Den besten Effekt bezüglich einer effizienten Wärmedämmung erreichen Sie allerdings, wenn Sie Ihre alten Fenster durch moderne, hochwertige Fenster mit Mehrfachverglasung ersetzen. Dazu setzen Sie am besten auf Fenster mit drei metallisch beschichteten Scheiben, die mit Edelgas gefüllte Zwischenräume aufweisen. In diesem Zusammenhang sollten allerdings auch die Fensterrahmen und die Außenfassade entsprechend gedämmt sein, da sonst Schimmelbildung drohen kann.

Wie gut ein Fenster isoliert ist, wird durch den U-Wert definiert. Beim Erwerb neuer Fenster sollten Sie darauf achten, dass dieser sogenannte Wärmedurchgangskoeffizient so niedrig wie möglich ist. Denn je niedriger der U-Wert ist, desto weniger Wärme geht durch die Fenster verloren. Dabei ist es wichtig, dass sich der Gesamt U-Wert aller relevanten Bauteile des Fensters nicht zu stark vom entsprechenden U-Wert der umgebenden Wände, inklusive Dämmung unterscheidet. Auf diese Weise verhindern Sie, dass Wärmebrücken zwischen den einzelnen Fensterelementen entstehen, welche zur Bildung von Feuchtigkeit und Schimmel beitragen können.

Isolierung von Fenstern – Auch der Rahmen spielt eine wichtige Rolle

Neben den Scheiben spielt auch der Rahmen bei der Isolierung von Fenstern eine wichtige Rolle. Da alte Fensterrahmen in der Regel keine wirkliche Dämmung aufweisen, besteht eine Möglichkeit darin, die Isolationsfähigkeit des Rahmens durch das nachträgliche Anbringen von Dichtungen zu verbessern. Allerdings bieten weder Dichtungen aus Schaumstoff, noch stabilere Gummidichtungen mit E- oder P-Profilen eine dauerhaft zufriedenstellende Lösung in Bezug auf eine höhere Energieeffizienz.

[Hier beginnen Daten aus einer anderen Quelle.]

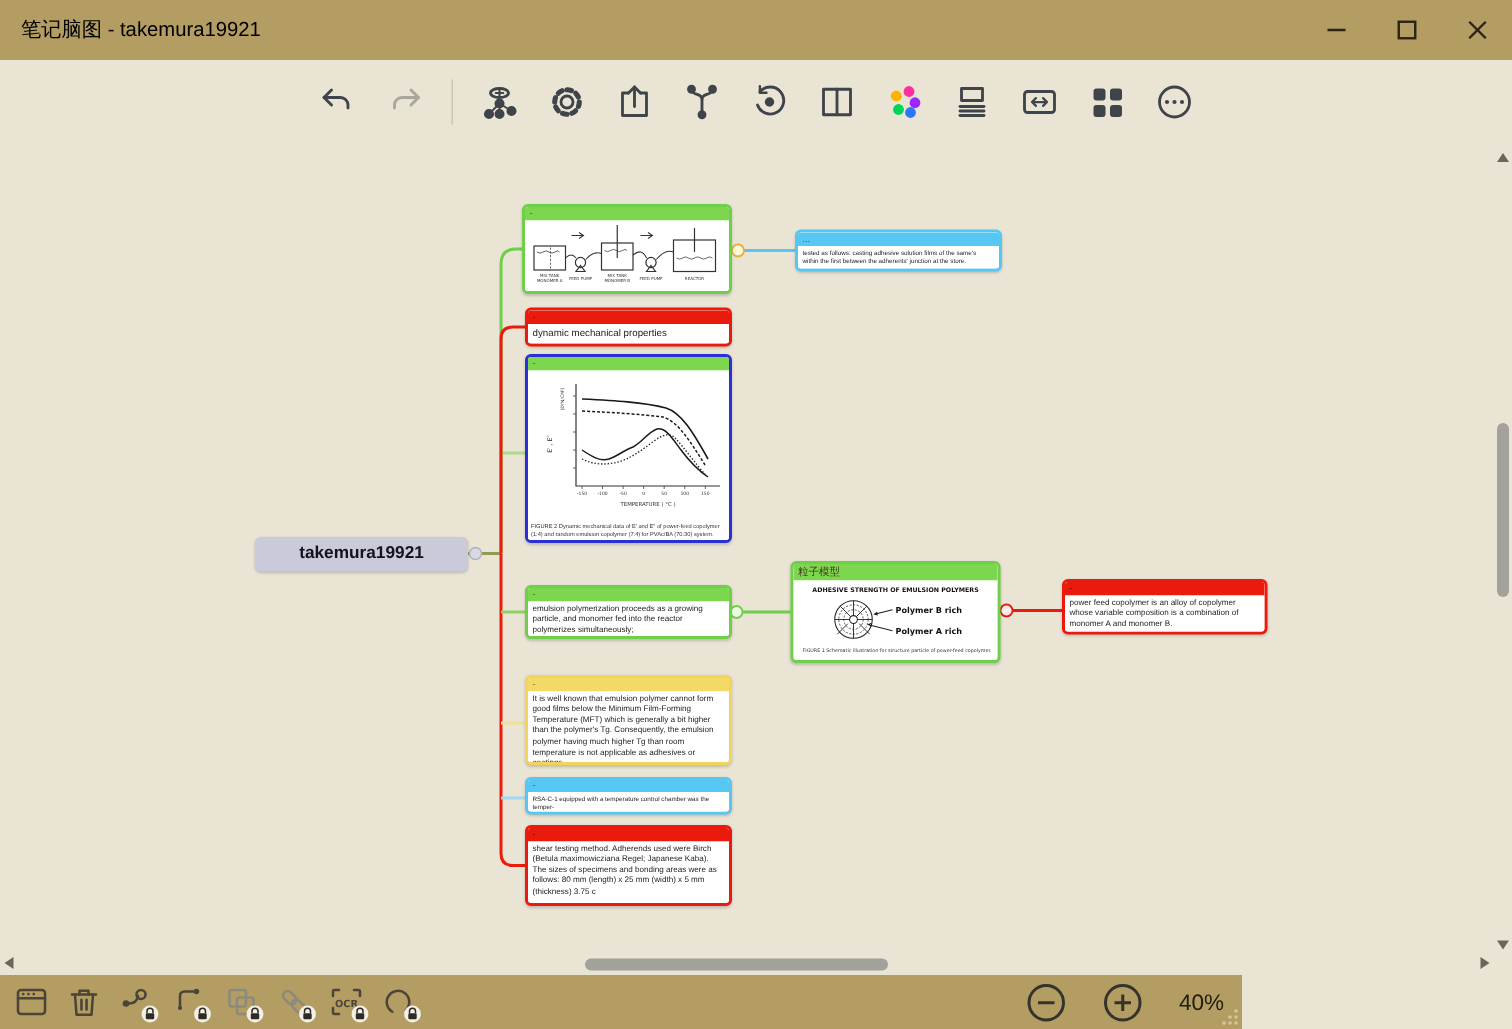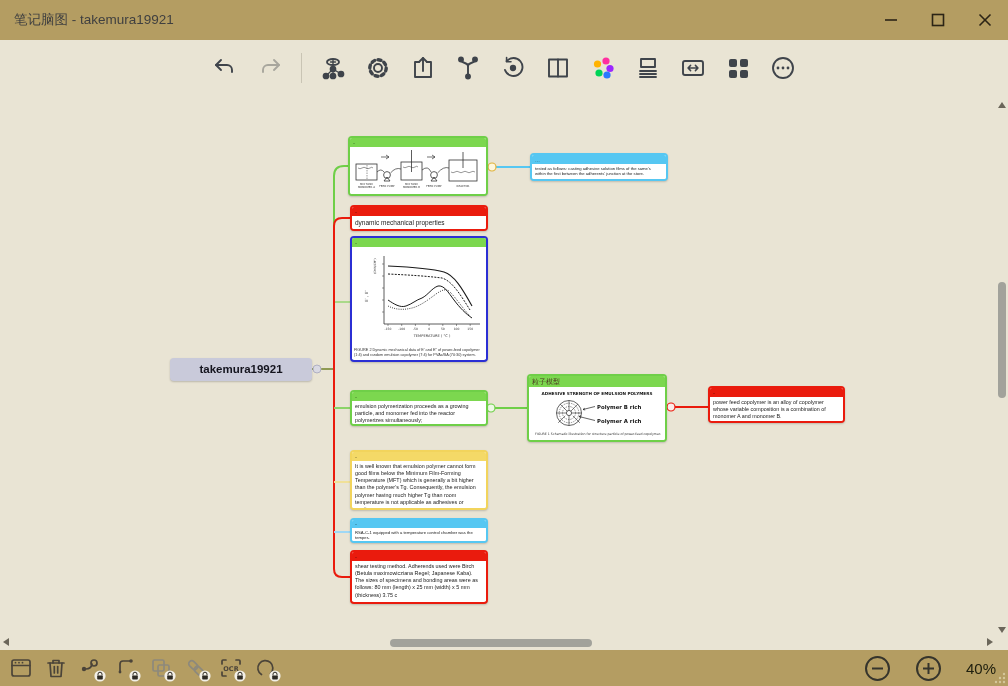"笔记脑图 - takemura19921" .titlebar .title { color: #404040 -> #000000 }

Folglich fahren Sie am sichersten mit dem Kauf neuerer Fenster, wobei Sie die Wahl haben zwischen unterschiedlichen Systemen und Modellen aus Kunststoff, Aluminium und Holz. Unabhängig vom Material sind hierbei vor allem Fensterrahmen mit sogenannten Mehrkammerprofilen empfehlenswert. In diesem Zusammenhang ist es besonders wichtig, dass auch der Rahmen ausreichend gedämmt ist. Während bei den Scheiben der U-Wert von Relevanz ist, gibt beim Rahmen der so genannte Uf-Wert Aufschluss über die Wärmedurchlässigkeit. Die Werte von Rahmen und Fenster sollten möglichst nah beieinander liegen, denn je größer die Abweichung voneinander ist, desto schlechter ist die gesamte Dämmwirkung.